Episodic vs sequential — is each decision self-contained (spotting defects on a conveyor belt) or does it commit you down a path where earlier choices haunt later ones (chess, driving)?
Static vs dynamic — does the world hold still while you think (a crossword) or keep changing under you (a real road)?
Discrete vs continuous — finitely many distinct states and actions (board games) or smoothly varying quantities (steering angle, speed)?
Single- vs multi-agent — are you alone, or are there other agents whose choices matter — perhaps adversaries actively working against you (chess, markets)?

The hardest corner — partially observable, stochastic, sequential, dynamic, continuous, multi-agent — is roughly "driving a taxi in a city", which is why it stayed unsolved for so long. The easiest — fully observable, deterministic, episodic, static, discrete, single-agent — is a tidy puzzle, and it's where the search techniques on the next pages live.

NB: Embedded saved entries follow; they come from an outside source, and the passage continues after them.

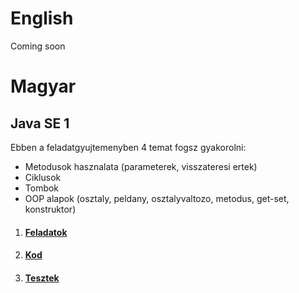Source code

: # English

Coming soon

# Magyar

## Java SE 1

Ebben a feladatgyujtemenyben 4 temat fogsz gyakorolni:
- Metodusok hasznalata (parameterek, visszateresi ertek)
- Ciklusok
- Tombok
- OOP alapok (osztaly, peldany, osztalyvaltozo, metodus, get-set, konstruktor)

1. #### [Feladatok](https://github.com/szabodanika/JavaPractice/blob/master/src/main/resources/hu/javase1.pdf) 
2. #### [Kod](https://github.com/szabodanika/JavaPractice/tree/master/src/main/java/hu/javase1) 
3. #### [Tesztek](https://github.com/szabodanika/JavaPractice/tree/master/src/test/java/hu/javase1)
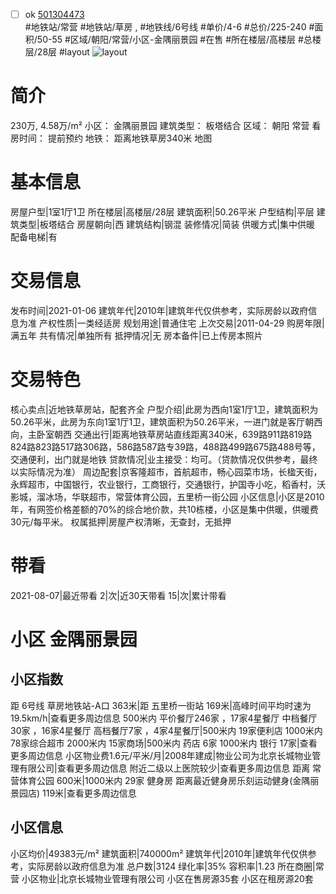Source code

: - [ ] ok [501304473](https://bj.5i5j.com/ershoufang/501304473.html)  
 #地铁站/常营 #地铁站/草房 ,  #地铁线/6号线
#单价/4-6 #总价/225-240 #面积/50-55   #区域/朝阳/常营/小区-金隅丽景园 #在售 #所在楼层/高楼层 #总楼层/28层 #layout 
![layout](http://image2a.5i5j.com/bdir/layout/384952.jpg_P5.jpg) 
# 简介 
 230万,  4.58万/m² 
小区： 金隅丽景园
建筑类型： 板塔结合
区域： 朝阳 常营
看房时间： 提前预约
地铁： 距离地铁草房340米 地图
# 基本信息 
 房屋户型|1室1厅1卫
所在楼层|高楼层/28层
建筑面积|50.26平米
户型结构|平层
建筑类型|板塔结合
房屋朝向|西
建筑结构|钢混
装修情况|简装
供暖方式|集中供暖
配备电梯|有
# 交易信息 
 发布时间|2021-01-06
建筑年代|2010年|建筑年代仅供参考，实际房龄以政府信息为准
产权性质|一类经适房
规划用途|普通住宅
上次交易|2011-04-29
购房年限|满五年
共有情况|单独所有
抵押情况|无
房本备件|已上传房本照片
# 交易特色 
 核心卖点|近地铁草房站，配套齐全
户型介绍|此房为西向1室1厅1卫，建筑面积为50.26平米，此房为东向1室1厅1卫，建筑面积为50.26平米，一进门就是客厅朝西向，主卧室朝西
交通出行|距离地铁草房站直线距离340米，639路911路819路824路823路517路306路，586路587路专39路，488路499路675路488号等，交通便利，出门就是地铁
贷款情况|业主接受：均可。（贷款情况仅供参考，最终以实际情况为准）
周边配套|京客隆超市，首航超市，畅心园菜市场，长楹天街，永辉超市，中国银行，农业银行，工商银行，交通银行，护国寺小吃，稻香村，沃影城，溜冰场，华联超市，常营体育公园，五里桥一街公园
小区信息|小区是2010年，有网签价格差额的70%的综合地价款，共10栋楼，小区是集中供暖，供暖费30元/每平米。
权属抵押|房屋产权清晰，无查封，无抵押
# 带看 
 2021-08-07|最近带看	 2|次|近30天带看	 15|次|累计带看
# 小区 金隅丽景园
## 小区指数 
 距 6号线 草房地铁站-A口 363米|距 五里桥一街站 169米|高峰时间平均时速为19.5km/h|查看更多周边信息
500米内 平价餐厅246家 ，17家4星餐厅
中档餐厅30家 ，16家4星餐厅
高档餐厅7家 ，4家4星餐厅|500米内 19家便利店
1000米内 78家综合超市
2000米内 15家商场|500米内 药店 6家
1000米内 银行 17家|查看更多周边信息
小区物业费1.6元/平米/月|2008年建成|物业公司为北京长城物业管理有限公司|查看更多周边信息
附近二级以上医院较少|查看更多周边信息
距离 常营体育公园 600米|1000米内 29家 健身房
距离最近健身房乐刻运动健身(金隅丽景园店) 119米|查看更多周边信息
## 小区信息 
 小区均价|49383元/m²
建筑面积|740000m²
建筑年代|2010年|建筑年代仅供参考，实际房龄以政府信息为准
总户数|3124
绿化率|35%
容积率|1.23
所在商圈|常营
小区物业|北京长城物业管理有限公司
小区在售房源35套
小区在租房源20套
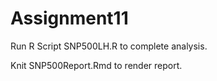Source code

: # Assignment11

Run R Script SNP500LH.R to complete analysis.

Knit SNP500Report.Rmd to render report.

In theory the agent function is just a table: percept sequence in, action out. Why bother with clever programs? Because the table is astronomically large. For automated driving the camera alone delivers on the order of tens of megabytes per frame; the number of distinct hour-long percept sequences dwarfs the number of atoms in the observable universe. No storage could hold that table, and no designer could fill it in. The entire discipline exists to replace an impossible table with a feasible program — by search, by logical rules, by learned parameters — that computes the right action on demand instead of looking it up.